Six years ago, Virginia approved the centralization of information technology services for all state agencies after an audit determined that Virginia was wasting $100 million annually on IT project cost overruns and on unsuccessful efforts to get the different state departments' heterogeneous and outdated IT systems to communicate with one another. The result was the creation in late 2003 of the Virginia Information Technologies Agency (VITA) to bring IT under control as well as modernize it across the state.
According to VITA's website, "VITA provides outstanding service and technology solutions to support customers and address their business needs. Our services can be thought of as the information technology utility that supports specific agency requirements as they endeavor to deliver citizen services."

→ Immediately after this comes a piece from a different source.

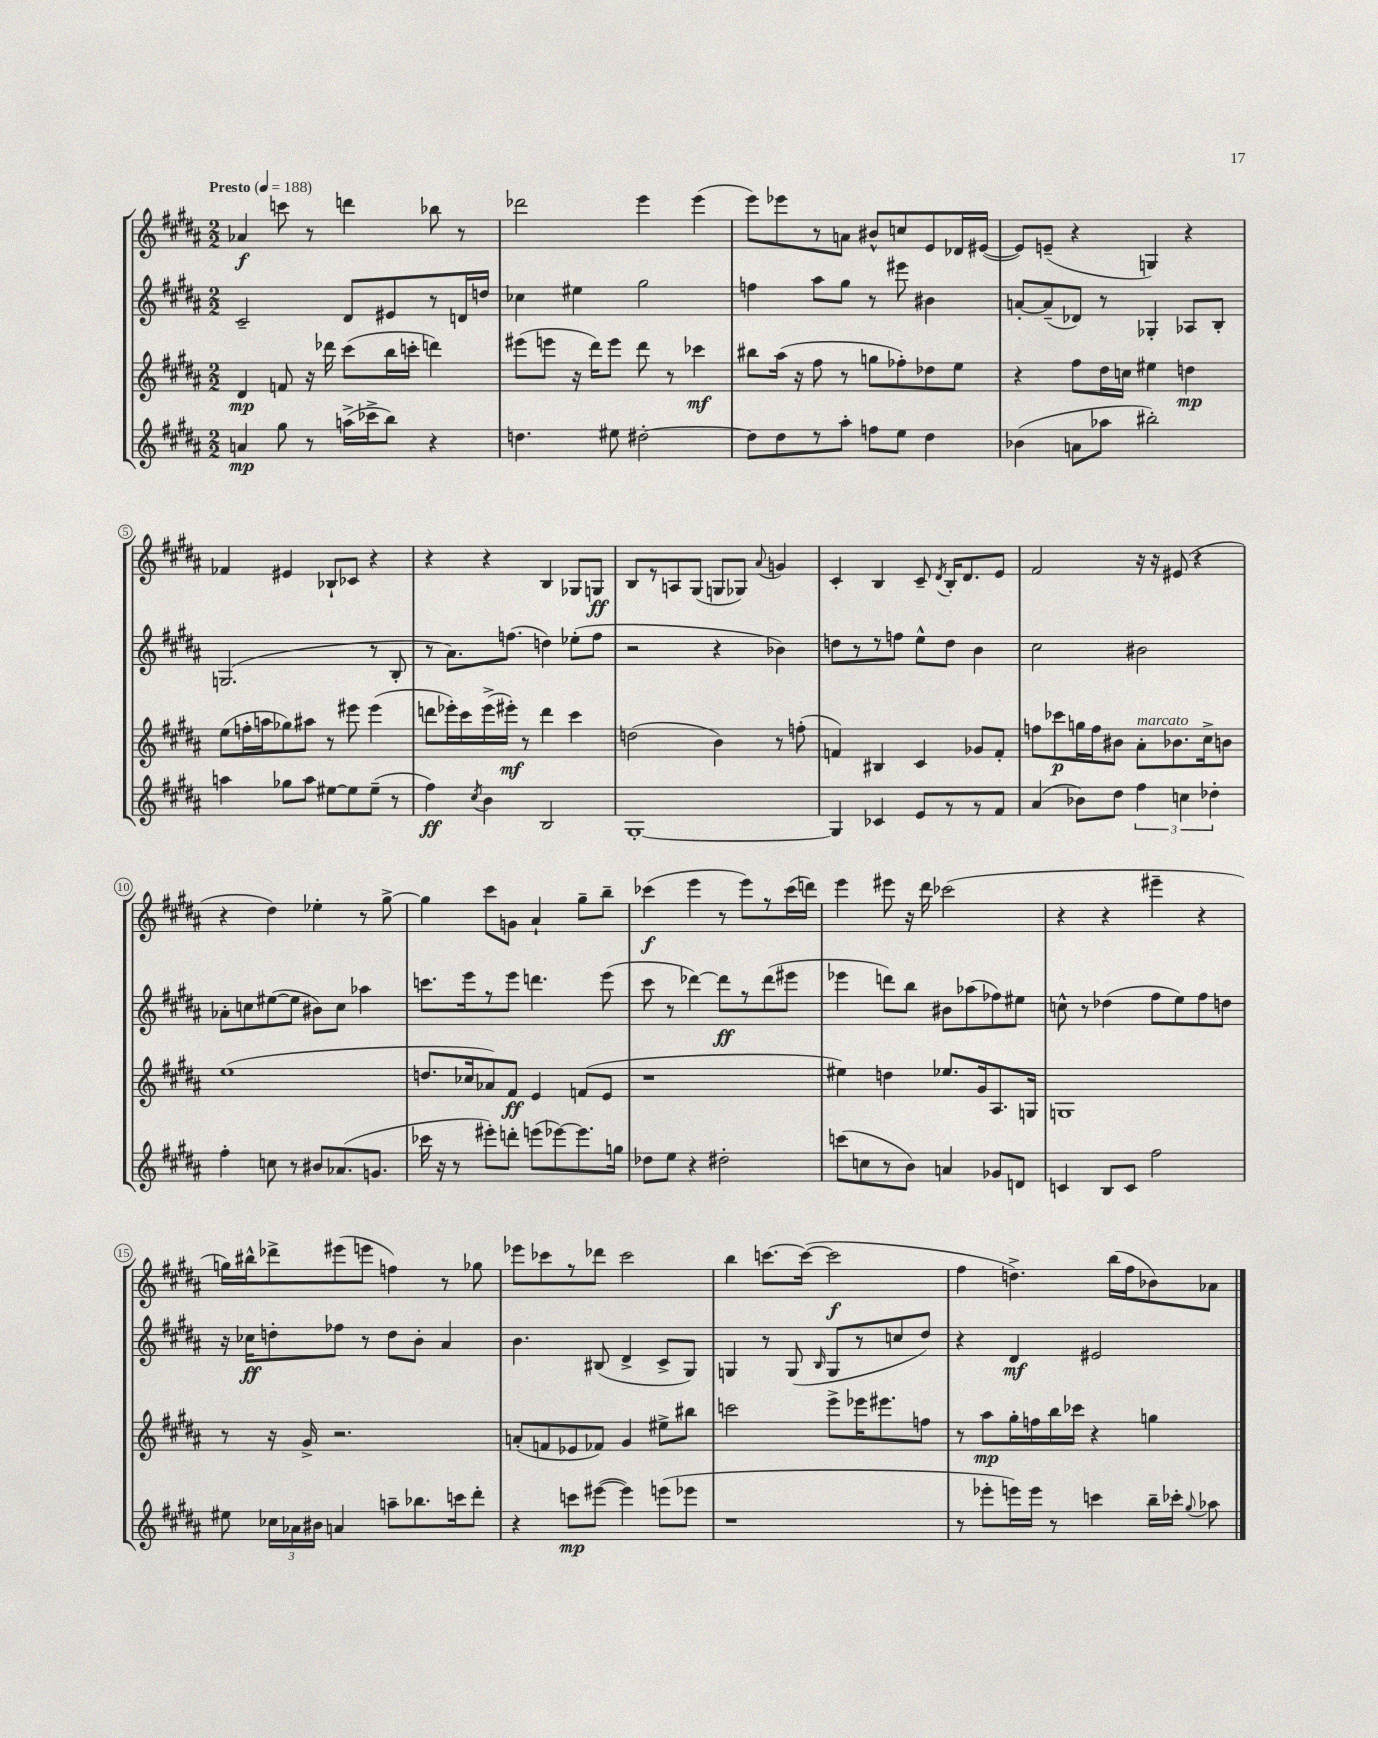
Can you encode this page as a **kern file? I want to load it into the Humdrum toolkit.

Furthermore, according to a news report, "By last year ... many state agencies and workers were harshly critical of VITA and its contracted operating partner, Northrop Grumman, for long delays in obtaining equipment and services and costs they say are higher than what they had when they managed their own information-technology systems."

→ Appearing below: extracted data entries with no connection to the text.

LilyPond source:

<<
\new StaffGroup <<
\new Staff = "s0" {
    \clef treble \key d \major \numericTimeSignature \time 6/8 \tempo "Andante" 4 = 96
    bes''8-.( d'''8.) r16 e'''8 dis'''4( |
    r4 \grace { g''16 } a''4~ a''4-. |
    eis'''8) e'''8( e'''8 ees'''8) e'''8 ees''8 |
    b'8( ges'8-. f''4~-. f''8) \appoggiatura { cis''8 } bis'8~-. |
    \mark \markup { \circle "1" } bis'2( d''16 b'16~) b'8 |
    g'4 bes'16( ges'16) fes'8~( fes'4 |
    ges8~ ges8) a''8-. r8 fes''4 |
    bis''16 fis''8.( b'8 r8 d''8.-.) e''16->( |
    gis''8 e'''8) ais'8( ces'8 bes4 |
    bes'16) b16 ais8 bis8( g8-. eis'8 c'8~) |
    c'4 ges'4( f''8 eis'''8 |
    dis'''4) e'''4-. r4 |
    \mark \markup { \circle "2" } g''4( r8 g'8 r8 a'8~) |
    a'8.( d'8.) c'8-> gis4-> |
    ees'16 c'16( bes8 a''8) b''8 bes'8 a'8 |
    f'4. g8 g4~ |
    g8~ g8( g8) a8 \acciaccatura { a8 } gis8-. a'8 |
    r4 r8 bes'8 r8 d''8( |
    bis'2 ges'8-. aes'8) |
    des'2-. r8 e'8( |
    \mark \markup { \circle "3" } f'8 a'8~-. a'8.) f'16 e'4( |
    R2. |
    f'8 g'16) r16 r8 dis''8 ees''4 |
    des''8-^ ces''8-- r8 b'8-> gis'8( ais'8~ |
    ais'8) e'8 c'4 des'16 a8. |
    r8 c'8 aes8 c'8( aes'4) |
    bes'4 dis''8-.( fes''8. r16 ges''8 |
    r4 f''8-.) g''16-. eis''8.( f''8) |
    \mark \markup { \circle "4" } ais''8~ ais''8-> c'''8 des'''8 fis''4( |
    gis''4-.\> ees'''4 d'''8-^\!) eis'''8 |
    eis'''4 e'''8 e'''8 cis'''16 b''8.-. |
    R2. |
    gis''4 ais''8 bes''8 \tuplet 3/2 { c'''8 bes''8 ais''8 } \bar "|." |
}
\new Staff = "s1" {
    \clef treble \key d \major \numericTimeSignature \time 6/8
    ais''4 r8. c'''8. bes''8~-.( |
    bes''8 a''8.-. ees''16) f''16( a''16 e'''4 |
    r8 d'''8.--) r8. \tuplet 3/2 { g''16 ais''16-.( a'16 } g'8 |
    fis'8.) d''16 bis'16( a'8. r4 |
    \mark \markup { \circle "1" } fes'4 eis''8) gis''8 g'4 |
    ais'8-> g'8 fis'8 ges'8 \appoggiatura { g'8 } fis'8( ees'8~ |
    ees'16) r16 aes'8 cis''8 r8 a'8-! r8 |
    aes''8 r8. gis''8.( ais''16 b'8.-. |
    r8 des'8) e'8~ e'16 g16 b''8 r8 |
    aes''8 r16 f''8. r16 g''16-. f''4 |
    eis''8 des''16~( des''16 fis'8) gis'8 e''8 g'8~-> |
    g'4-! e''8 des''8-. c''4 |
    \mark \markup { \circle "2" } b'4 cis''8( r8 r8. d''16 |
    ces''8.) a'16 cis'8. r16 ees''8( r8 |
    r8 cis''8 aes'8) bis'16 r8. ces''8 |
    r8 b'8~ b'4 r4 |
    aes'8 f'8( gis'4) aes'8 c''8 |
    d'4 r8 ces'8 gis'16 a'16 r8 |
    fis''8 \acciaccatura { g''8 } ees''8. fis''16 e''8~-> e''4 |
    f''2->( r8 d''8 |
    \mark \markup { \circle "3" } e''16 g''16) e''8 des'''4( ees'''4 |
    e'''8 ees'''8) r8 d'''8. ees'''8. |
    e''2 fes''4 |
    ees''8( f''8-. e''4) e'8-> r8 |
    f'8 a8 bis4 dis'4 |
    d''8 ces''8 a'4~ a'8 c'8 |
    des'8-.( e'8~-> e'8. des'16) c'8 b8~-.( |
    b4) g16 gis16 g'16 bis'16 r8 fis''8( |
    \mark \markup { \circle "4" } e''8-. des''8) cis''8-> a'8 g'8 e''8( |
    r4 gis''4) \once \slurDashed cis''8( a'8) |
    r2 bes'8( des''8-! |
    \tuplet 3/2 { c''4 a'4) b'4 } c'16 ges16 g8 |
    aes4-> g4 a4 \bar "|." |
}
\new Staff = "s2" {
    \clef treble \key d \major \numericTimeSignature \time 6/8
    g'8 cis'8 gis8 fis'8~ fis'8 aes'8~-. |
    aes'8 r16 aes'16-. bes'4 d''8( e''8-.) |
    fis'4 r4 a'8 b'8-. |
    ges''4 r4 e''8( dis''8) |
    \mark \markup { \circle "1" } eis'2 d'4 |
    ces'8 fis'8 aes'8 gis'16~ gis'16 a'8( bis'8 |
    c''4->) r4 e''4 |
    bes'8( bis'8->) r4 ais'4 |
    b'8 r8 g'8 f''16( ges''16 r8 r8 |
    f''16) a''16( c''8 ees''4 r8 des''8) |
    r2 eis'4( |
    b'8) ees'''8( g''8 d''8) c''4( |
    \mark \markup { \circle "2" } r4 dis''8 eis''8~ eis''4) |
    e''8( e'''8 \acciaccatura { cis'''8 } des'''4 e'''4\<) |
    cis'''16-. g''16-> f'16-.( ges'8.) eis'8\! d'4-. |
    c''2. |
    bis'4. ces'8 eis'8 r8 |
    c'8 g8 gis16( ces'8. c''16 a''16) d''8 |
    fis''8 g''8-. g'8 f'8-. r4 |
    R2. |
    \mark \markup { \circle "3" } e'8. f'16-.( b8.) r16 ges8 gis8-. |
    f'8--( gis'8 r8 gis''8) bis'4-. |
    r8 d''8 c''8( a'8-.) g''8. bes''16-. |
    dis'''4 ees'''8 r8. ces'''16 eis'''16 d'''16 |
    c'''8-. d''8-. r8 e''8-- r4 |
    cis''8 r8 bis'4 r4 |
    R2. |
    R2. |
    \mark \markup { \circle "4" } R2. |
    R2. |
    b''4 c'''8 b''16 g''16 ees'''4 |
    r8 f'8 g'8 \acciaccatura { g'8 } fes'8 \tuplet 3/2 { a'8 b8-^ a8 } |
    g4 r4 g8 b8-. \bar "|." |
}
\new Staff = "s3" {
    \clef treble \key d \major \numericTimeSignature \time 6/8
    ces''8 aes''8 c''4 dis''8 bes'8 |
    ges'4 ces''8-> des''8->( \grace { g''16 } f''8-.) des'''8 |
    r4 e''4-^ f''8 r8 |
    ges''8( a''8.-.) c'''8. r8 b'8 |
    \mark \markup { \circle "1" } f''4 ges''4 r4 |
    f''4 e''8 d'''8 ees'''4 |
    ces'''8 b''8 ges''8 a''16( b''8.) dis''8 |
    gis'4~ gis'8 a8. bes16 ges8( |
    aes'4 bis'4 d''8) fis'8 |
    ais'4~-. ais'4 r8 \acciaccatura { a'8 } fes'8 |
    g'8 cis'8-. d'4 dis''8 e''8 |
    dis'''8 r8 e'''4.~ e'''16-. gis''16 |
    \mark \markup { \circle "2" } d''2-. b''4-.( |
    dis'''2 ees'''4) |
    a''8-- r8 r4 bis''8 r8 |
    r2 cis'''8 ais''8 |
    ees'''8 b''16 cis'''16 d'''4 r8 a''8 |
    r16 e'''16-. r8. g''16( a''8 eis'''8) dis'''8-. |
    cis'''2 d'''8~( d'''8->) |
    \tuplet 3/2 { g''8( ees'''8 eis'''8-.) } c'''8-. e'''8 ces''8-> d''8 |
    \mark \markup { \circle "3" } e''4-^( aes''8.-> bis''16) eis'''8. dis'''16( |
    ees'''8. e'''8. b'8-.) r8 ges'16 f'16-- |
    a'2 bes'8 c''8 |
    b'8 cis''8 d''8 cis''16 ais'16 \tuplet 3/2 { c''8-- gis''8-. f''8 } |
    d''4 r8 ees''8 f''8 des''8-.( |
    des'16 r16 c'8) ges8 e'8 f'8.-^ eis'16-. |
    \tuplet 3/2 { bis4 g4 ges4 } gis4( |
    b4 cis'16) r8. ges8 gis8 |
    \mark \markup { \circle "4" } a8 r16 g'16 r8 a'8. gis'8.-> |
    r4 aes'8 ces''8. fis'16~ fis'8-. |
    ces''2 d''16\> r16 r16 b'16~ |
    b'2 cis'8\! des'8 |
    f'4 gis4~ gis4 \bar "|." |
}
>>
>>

"The audit commission study affirms the criticism and portrays an operation that won't realize the projected savings for years, if then. It says the partnership seriously lags in converting 85 executive branch agencies from stand-alone operations to VITA."
Among the commissions findings, the news report states, are that:
"There will be no savings to the state through the initial 10-year term of the state's $2 billion agreement with Northrop Grumman ... to provide information technology infrastructure services to state government agencies."
"The contract calls for 90 percent of the state personal computers to be replaced by March. Fewer than half of them have been replaced, the report says, despite the ... claim that the process is 83 percent complete."
"VITA has shown little willingness to ask state agencies about how they operate, their objectives and business needs."
VITA's chief information officer, Lemuel Stewart Jr., in responding to the audit report, asked for patience, and claims that the audit report actually shows that VITA has made great strides in centralizing IT across Virginia. A nice attempt at positive spin in light of the fact that the contract objectives aren't likely to be ever met.
I still haven't seen any decision about whether Texas has decided to terminate its outsourcing contract with IBM, which I blogged about in late October and early November. IBM in late November denied that it was in breach of its contract.